I once ate in a revolving restaurant in Minneapolis but only because it was midwinter, too frigid to venture out, and the spinning eatery was atop the hotel I was staying in. Anyway, I alighted from the lift and stood gawping, awed, as empty tables and rigid napery sped along a horizon snaggle-toothed with high-rises and swollen over by snow clouds. Once seated, I could observe the rather skilled footwork required by the waiters as they moved from orbiting table to focal servery and back, incorporating the revolution into their parabolic course calculations. I put it to mine that the restaurant was really, um, going a bit fast; and he said that the management sped it up from time to time to keep everyone on their toes.
I suspect this was apocryphal but one thing was true: despite the subdued lighting, the inoffensive dark-leather banquettes, the plain white tablecloths and the bland cuisine (when in doubt about anything in the Midwest, order steak), I felt utterly nauseous. I tried fixing my eyes on the horizon, or looking only at my immediate surroundings, or following the lolloping waiters with my sluggish gaze – but it made no difference. Man, I concluded, has not evolved to digest in a giant orrery; and so I resolved never to eat in a revolving restaurant again.
Not only that, I began to look upon the Provisional IRA in a rather more kindly light. True, its members were murdering, terroristic bastards but at least they’d bombed the Top of the Tower, London’s only revolving restaurant, which occupied the 34th floor of the then Post Office Tower between 1966 and 1980. It seemed a curious target choice. At the time (1971), people wondered if the Provos were making some sort of anti- heliocentric statement but I think their ASU (active service unit) ate there and had a bad experience. Nowadays they’d probably just leave a snarky review on TripAdvisor.
Still, resolutions, like ceasefires, are made to be broken, which was why, on a chilly, smoggy day in January this year, in Jaipur, Rajasthan, northern India, I found myself dismounting from Ricky’s tuk-tuk, breasting the Heraclitan flux of the traffic on MI (Mirza Ismail) Road and entering the Om Tower, which has a revolving restaurant atop its lofty 14 storeys. True, I’d resolved never to become a human rotisserie again but a revolving restaurant in a provincial Indian city? This wasn’t a case of a “real meal”, more one of a “really meal”. As in: “Did you really eat in a revolving restaurant in Jaipur?” To which the only possible reply is: “Well, yes, I did, and it was right tasty.”
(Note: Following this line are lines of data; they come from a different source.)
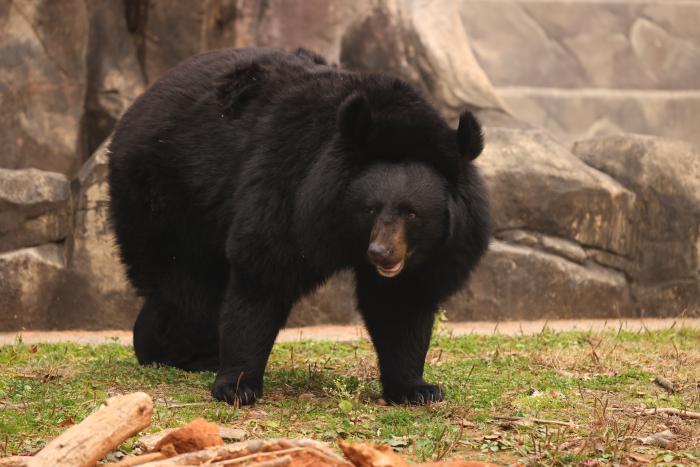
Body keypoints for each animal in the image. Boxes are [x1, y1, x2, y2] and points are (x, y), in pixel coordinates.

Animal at [110, 48, 492, 406]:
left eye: (412, 214)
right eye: (369, 208)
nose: (381, 253)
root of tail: (139, 104)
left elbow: (401, 303)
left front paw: (418, 389)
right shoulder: (290, 189)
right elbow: (262, 273)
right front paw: (237, 386)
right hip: (166, 196)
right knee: (186, 291)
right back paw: (180, 353)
That goes for both the food and the decor, because although to someone of my generation the concept of a revolving restaurant still seems utterly modern, the truth is that in their relentless go-round, these gustatory equivalents of the DeLorean DMC-12 simply convey us back to a future imagined in about 1971. From the exterior, the Om Tower even looked like the Post Office Tower – a concrete yoghurt pot on top of a concrete milk carton. Once inside, I thrilled to the expanses of wood-veneer-effect MDF, the dusty-leaved rubber plants, the mercurial mirroring, the greasy pile carpets and the halting progress of the lift as it oozed up to the 14th storey. Time, as any post-Einsteinian knows, is a relative concept, so when I was seated at the window, looking out over exhaust-shrouded domes and minarets towards the nearby park-your-ox-and-ride stop, I had the curious sensation of straddling several decades at once.
It was a sensation that only increased in intensity when the smiling waiter, executing some nifty dance steps, brought me my Revolving Special Thali, which was a snip at 540 rupees. It helped, I suppose, that the thali is a circular, flat-bottomed aluminium dish that put me in mind of Terry Pratchett’s Discworld, because although there was no sign of the elephants and the turtle underpinning that fabulist’s cosmology, the conjunction of all these revolving circular bodies implied a syzygy.
Moreover, although I could see little of Jaipur through the smog, I knew that somewhere down there was the Jantar Mantar, the bizarre celestial observatory built by the Rajput king Sawai Jai Singh in the early 18th century. As I tipped out the little aluminium pots – or katori – and filled the thali with a sludge of dhal, rice, curds and vegetable curries, it occurred to me that were I sufficiently attentive I might be able to make some interesting observations using this foodie instrumentation. After all, the instruments at the Jantar Mantar are huge, solid structures of marble, stone and bronze, which are still used to calculate auspicious ceremonial times. Surely I could pull off something similar with my lunch crockery? Especially considering that I, unlike Sawai Jai Singh (and possibly the IRA), have no conceptual problem with the idea that the planets revolve around the sun.
Such speculations entertained me as, like some interstellar traveller in a Christopher Nolan film, I described an arc through space-time that took me, oscillating, between Jaipur and London, 1971 and 2015. My speculations were so absorbing that I forgot I was eating in a revolving restaurant until the bill came. I paid up, tottered across the greasy-carpeted empyrean, felt suddenly nauseous, found the gents and vomited copiously. The moral is: you can put the boy in a revolving restaurant but you can’t keep a good meal down. Or something like that.